Many years later, he heard that she was living in Israel. Still, he can conjure up her face. He once had a photo but destroyed it.

"That was the past," he muses.

He explains that he enlisted in the U.S. Army soon after Pearl Harbor and, as a 19-year-old, traveled across France, Belgium, Holland and Germany, mostly with British and Canadian forces. "I grew up in a hurry," he admits. "I've tried to show how the war swept people out of their comfortable world and threw them into a frightening new one, where they had to do things, both great and terrible, they never thought they were capable of doing."

"There were many heroes during World War II who never got a medal or accolades." The woman Mia is based on is one of them.

"Without her," he explains, "many other people might not be here."

At the beginning of his Army tenure, he was very disturbed when many of his fellow soldiers -- most of whom never met Jews before -- assumed that Jews were not fighters. Zacharius, who grew up in Borough Park, Brooklyn, says that even as a kid he always fought back, and gained a street reputation as a prizefighter, which has continued in his business career. These days, he admits that he's known to be a litigious publisher.

He was also upset in the Army to see how black and white soldiers were largely segregated. That, in part, inspired him as a publisher to enter the African-American marketplace. He started the first line of black romance novels.

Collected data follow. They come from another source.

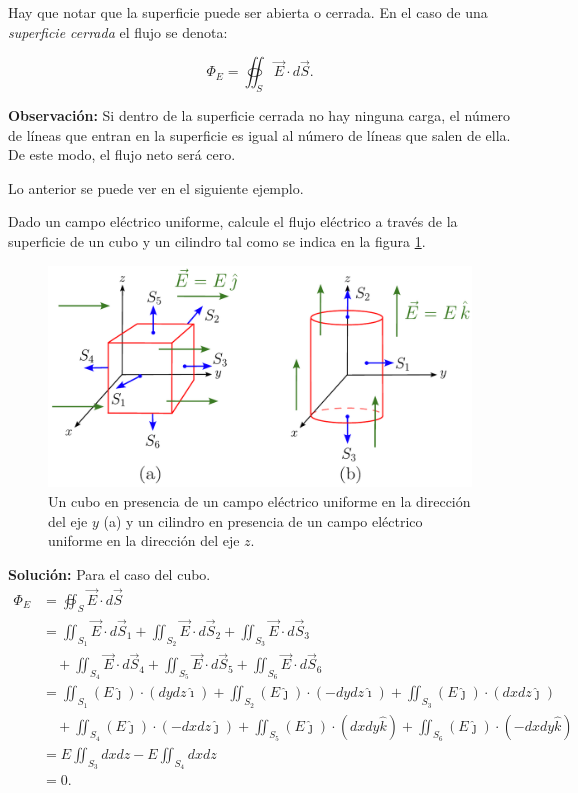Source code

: Hay que notar que la superficie puede ser abierta o cerrada. En el caso de una \textit{superficie cerrada} el flujo se denota:
\begin{shaded}
    $$\Phi_E = \oiint_S \Vec{E} \cdot d\Vec{S}.$$
\end{shaded}

\textbf{Observación:} Si dentro de la superficie cerrada no hay ninguna carga, el número de líneas que entran en la superficie es igual al número de líneas que salen de ella. De este modo, el flujo neto será cero. 

Lo anterior se puede ver en el siguiente ejemplo.

\begin{ejemplo}
    Dado un campo eléctrico uniforme, calcule el flujo eléctrico a través de la superficie de un cubo y un cilindro tal como se indica en la figura \ref{fig:Flujo-E}.

\begin{figure}[H]
    \centering
    \includegraphics[scale = 0.6]{Figuras/Ej-Flujo-Electrico.pdf}
    \caption{Un cubo en presencia de un campo eléctrico uniforme en la dirección del eje $y$ (a) y un cilindro en presencia de un campo eléctrico uniforme en la dirección del eje $z$.}
    \label{fig:Flujo-E}
\end{figure}

\textbf{Solución:} Para el caso del cubo.
\begin{align*}
    \Phi_E &= \oiint_S \vec{E} \cdot d\vec{S} \\
&= \iint_{S_1} \vec{E} \cdot d\vec{S}_1 +  \iint_{S_2}\vec{E} \cdot d\vec{S}_2 + \iint_{S_3}\vec{E} \cdot d\vec{S}_3 \\
&\quad + \iint_{S_4}\vec{E} \cdot d\vec{S}_4 + \iint_{S_5}\vec{E} \cdot d\vec{S}_5 + \iint_{S_6}\vec{E} \cdot d\vec{S}_6  \\
&= \iint_{S_1} (E \hat{\jmath})\cdot(dydz \hat{\imath}) +  \iint_{S_2} (E \hat{\jmath})\cdot(-dydz \hat{\imath}) + \iint_{S_3} (E \hat{\jmath})\cdot(dxdz \hat{\jmath}) \\
&\quad + \iint_{S_4} (E \hat{\jmath})\cdot(-dxdz \hat{\jmath}) + \iint_{S_5} (E \hat{\jmath})\cdot(dxdy \hat{k}) + \iint_{S_6} (E \hat{\jmath})\cdot(-dxdy \hat{k}) \\
&= E \iint_{S_3} dxdz - E \iint_{S_4} dxdz\\
&= 0.
\end{align*}


\end{ejemplo}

Kensington has many imprints and publishes romance fiction as well as general fiction, and nonfiction titles, including biographies and self-help. Zacharius says that rather than publishing his novel through his own company, he enlisted a literary agent who sold the book to a division of Simon and Schuster.

"I wanted the book to stand on its own merit," the first-time author notes, adding that this experience has given him a new appreciation of writers.

Zacharius' spacious office is filled with art of the Southwest, Eskimo sculpture and many objects with the stripes or shape of a zebra -- the name of one of the publishing companies he started -- and a piano keyboard. Zacharius started playing piano in his 70s. Not one to let his age define him, he also learned to play tennis at age 45 -- and still plays -- and learned to jump horses at 47 and to play squash at 65. A resident of the Upper East Side, he's a member of Central Synagogue.

Zacharius has been back to Paris many times. Reflecting on the 60th anniversary of the liberation of the city, he says, "It leaves a really deep impression on you. That was the last, really patriotic war -- when everybody was involved, even kids collecting bottle tops to convert to ammunition -- the last war that seemed to have some meaning." He pauses, and in a somber voice, adds, "I think very much of the people in Iraq who are dying."

Sandee Brawarsky is the book critic for the Jewish Week.